La ville de Dumbéa a été condamnée pour des irrégularités dans l’attribution d’un marché d’assainissement. Décision rendue en avril par la Cour administrative d’appel de Paris. La municipalité devra verser 53 millions de francs à la société Epureau, évincée au profit de la Calédonienne des eaux.
C'est un peu le combat de David contre Goliath. D’un côté, Epureau, une société locale d’une quarantaine de salariés. De l’autre, la Calédonienne des eaux, filiale de la multinationale Suez, leader mondial du secteur.
En 2014, les deux entreprises se disputent un gros contrat de délégation de service public : le traitement des eaux usées, pour une durée de neuf ans, à la station d’épuration de Dumbéa. La plus grosse de Calédonie.
Offre la plus avantageuse
La société Epureau a toutes les chances de remporter le marché : son offre est moins chère et elle s'avère mieux notée techniquement. Mais après plusieurs atermoiements, et reports de la date-limite pour le dépôt des offres, la mairie tranche en faveur de la Calédonienne des eaux. Laquelle a baissé son prix au mètre cube d’eau d'environ 60 à 43,5 francs. Soit tout juste cinquante centimes de moins que son concurrent.
Le concurrent malheureux part au contentieux
Epureau dénonce une atteinte à la confidentialité des offres et part au contentieux. En 2016, le tribunal administratif lui donne raison. Et fait annuler le contrat. Un second appel d’offres est lancé, plus difficile à contester. Epureau se présente mais c’est la Calédonienne des eaux qui l'emporte.
Cette fois, l’entreprise perdante ne demande pas l'annulation du marché. En revanche, elle exige d’être indemnisée pour le manque à gagner subi dans cette affaire. En 2019, le tribunal administratif condamne la mairie de Dumbéa à lui verser 35 millions de francs CFP. La commune fait appel. En vain. A Paris, la Cour la condamne cette fois à la somme de 53 millions.
Victoire, et regret
Une victoire au goût amer, pour le directeur d'Epureau. Tugdual Piriou se dit "très satisfait sur le fond. Un troisième jugement en faveur d'Epureau par rapport à ce marché qui nous a été injustement retiré. Le seul regret que l'on puisse avoir, c'est que ce soit le contribuable calédonien qui paie ces dédommagements."
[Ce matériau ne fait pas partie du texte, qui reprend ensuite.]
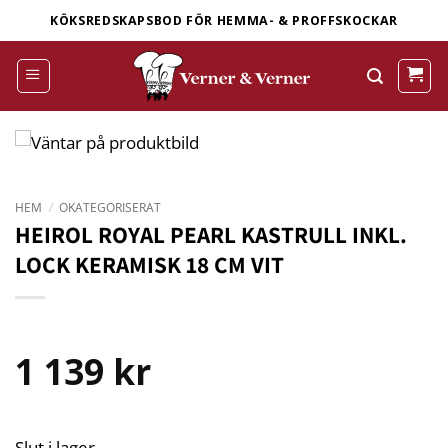
Skip
KÖKSREDSKAPSBOD FÖR HEMMA- & PROFFSKOCKAR
to
content
HEM
/
OKATEGORISERAT
HEIROL ROYAL PEARL KASTRULL INKL.
LOCK KERAMISK 18 CM VIT
1 139
kr
Slut i lager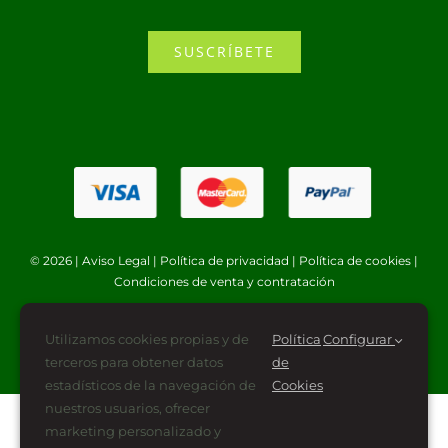
SUSCRÍBETE
© 2026 |
Aviso Legal
|
Política de privacidad
|
Política de cookies
|
Condiciones de venta y contratación
Utilizamos cookies propias y de
Política
Configurar
terceros para obtener datos
de
estadísticos de la navegación de
Cookies
nuestros usuarios, ofrecer
marketing personalizado y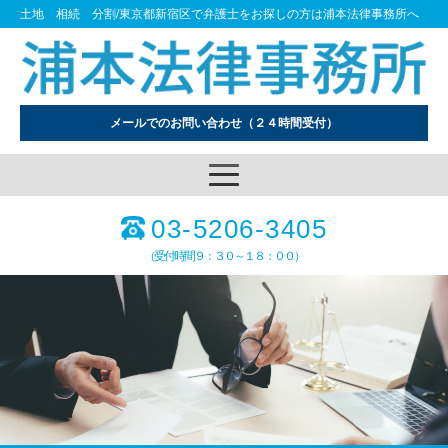
土地 相続 分割/東京都新宿区で弁護士をお探しの方は浦本法律事務所へ
メールでのお問い合わせ
（２４時間受付）
03-5206-3405
（受付時間９：３０～１８：００）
Ecoutez-le au micro de Coralie Cochin :
Dumbéa condamnée, réaction d'Epureau
On y a laissé des plumes. Mais c'était la X-ième injustice vécue sur des appels d'offres. A un moment, il faut dire Stop.
Pourvoi en cassation ?
Pour la municipalité dumbéenne, le dossier n'est pas refermé. Elle n’exclut pas la possibilité de se pourvoir en cassation, auprès du Conseil d’Etat, disposant de trois mois pour le faire.
L’affaire pourrait-elle glisser sur le terrain du droit pénal, si toutefois l’infraction de délit de favoritisme pouvait être retenue ? Le procureur de la République a été destinataire des deux précédentes décisions du tribunal administratif et de la cour administrative d'appel. Vendredi 7 mai, il n’avait pas répondu à nos sollicitations.